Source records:
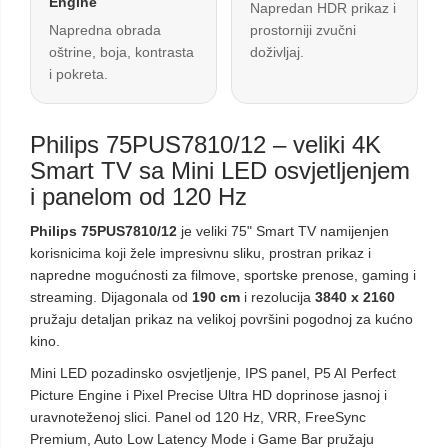
Engine
Napredan HDR prikaz i
Napredna obrada
prostorniji zvučni
oštrine, boja, kontrasta
doživljaj.
i pokreta.
Philips 75PUS7810/12 – veliki 4K
Smart TV sa Mini LED osvjetljenjem
i panelom od 120 Hz
Philips 75PUS7810/12
je veliki 75" Smart TV namijenjen
korisnicima koji žele impresivnu sliku, prostran prikaz i
napredne mogućnosti za filmove, sportske prenose, gaming i
streaming. Dijagonala od
190 cm
i rezolucija
3840 x 2160
pružaju detaljan prikaz na velikoj površini pogodnoj za kućno
kino.
Mini LED pozadinsko osvjetljenje, IPS panel, P5 AI Perfect
Picture Engine i Pixel Precise Ultra HD doprinose jasnoj i
uravnoteženoj slici. Panel od 120 Hz, VRR, FreeSync
Premium, Auto Low Latency Mode i Game Bar pružaju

### Task brief
How many lines in the items above contain the string "pružaju"? Give only the number.

### Worked solution
2